Notwithstanding these findings, positive contact, and a focus on commonality, may also undermine intentions for social change among high-power groups. For instance, friendships with South-African Blacks related to Whites’ sense that they cannot do much to change the situation of Blacks, which in turn related to weaker tendencies to act for promoting equality (Cakal et al., 2011 Study 2). These findings echo much earlier work (Jackman & Crane, 1986): Among a nationally representative sample of White Americans, experiences of positive contact with Blacks predicted better racial attitudes, but less support for policies designed to redress racial inequalities in housing and employment. This finding is also consistent with work arguing for a general gap between advantaged group members’ commitment to justice in principle, and their support for actual policies that can promote equality (e.g., affirmative action), a phenomenon labeled “the principle-implementation gap” (Dixon et al., 2007).
A study described earlier (Saguy et al., 2009) offers the possibility that reduced attention to inequality can play a role in this gap. As indicated, in that study, high-power and low-power group members engaged in either a commonality-focused or a difference-focused interaction. Members of the high-power groups indeed came to like the low-power group more after an interaction that centered on commonalities (rather than differences), but still discriminated against them to the same extent after both types of contact. Thus, consistent with the notion of a rift between tolerant attitudes and egalitarian behavior, changed attitudes across the contact conditions did not change the allocation of resources, which were discriminatory regardless of the type of encounter. Moreover, in the commonality condition, high-power group members also focused less on the inequality that was created in the study; perhaps combining positive attitudes and lesser attention to inequality produced the same level of discrimination that was observed in the differences condition.

> **Tasks to complete**
1. According to the intergroup contact passage, how did friendships with South African Blacks connect to Whites' weaker tendencies to act for equality?
2. Carry the intergroup contact passage forward, starting right after its last sentence.

> **Chart comprehension data**
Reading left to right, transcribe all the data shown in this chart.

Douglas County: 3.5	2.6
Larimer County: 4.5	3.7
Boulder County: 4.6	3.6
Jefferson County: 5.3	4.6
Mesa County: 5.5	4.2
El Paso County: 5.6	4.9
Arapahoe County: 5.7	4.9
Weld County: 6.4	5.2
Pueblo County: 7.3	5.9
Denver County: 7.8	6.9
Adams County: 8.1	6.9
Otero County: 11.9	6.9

> **Answers to the exercises**
1. Those friendships went along with Whites feeling that they could not do much to change the situation of Blacks. That feeling, in turn, went along with weaker tendencies to act to promote equality.

2.
In line with these ideas, commonalities had paradoxical effects on recognition of discrimination among high-power group members (Banfield & Dovidio, 2013). Some White American participants were primed with a common (American) identity of Blacks and Whites or primed with separate racial identities; others were given no information about identity. Participants then read a hiring scenario that involved either subtle or blatant discrimination, in which a Black candidate was not offered a job. When the bias was subtle, White participants primed with a common identity perceived less bias than those primed with separate identities or those in a control condition. These perceptions of relatively little bias in turn predicted less willingness to protest the negative outcome for the Black person who was rejected. However, when discrimination was blatant, it was always perceived as such—regardless of the identity primed. Another study (Banfield & Dovidio, 2013, Study 3) induced a common identity versus a dual identity (vs. an empty control). Although across conditions participants were equally likely to recognize racial bias, participants in the dual-identity condition expressed greater willingness to protest the decision, compared with participants in the common identity and control conditions.
These results help to interpret the inconsistency in the findings for the high-power group. The inconsistency could be attributed to the gap between attitudes and behavior: While contact can increase support for policies favoring the low-power group (e.g., affirmative policies), contact is less effective in affecting behavioral intentions to personally engage in actions challenging the status quo. Moreover, a sole focus on commonalities can have the paradoxical outcome of reducing sensitivity to subtle injustice across group lines. But a focus that combines both commonalities and differences (as in the dual-identity conditions; Glasford & Calcagno, 2012; Glasford & Dovidio, 2011) can more effectively promote social change orientations.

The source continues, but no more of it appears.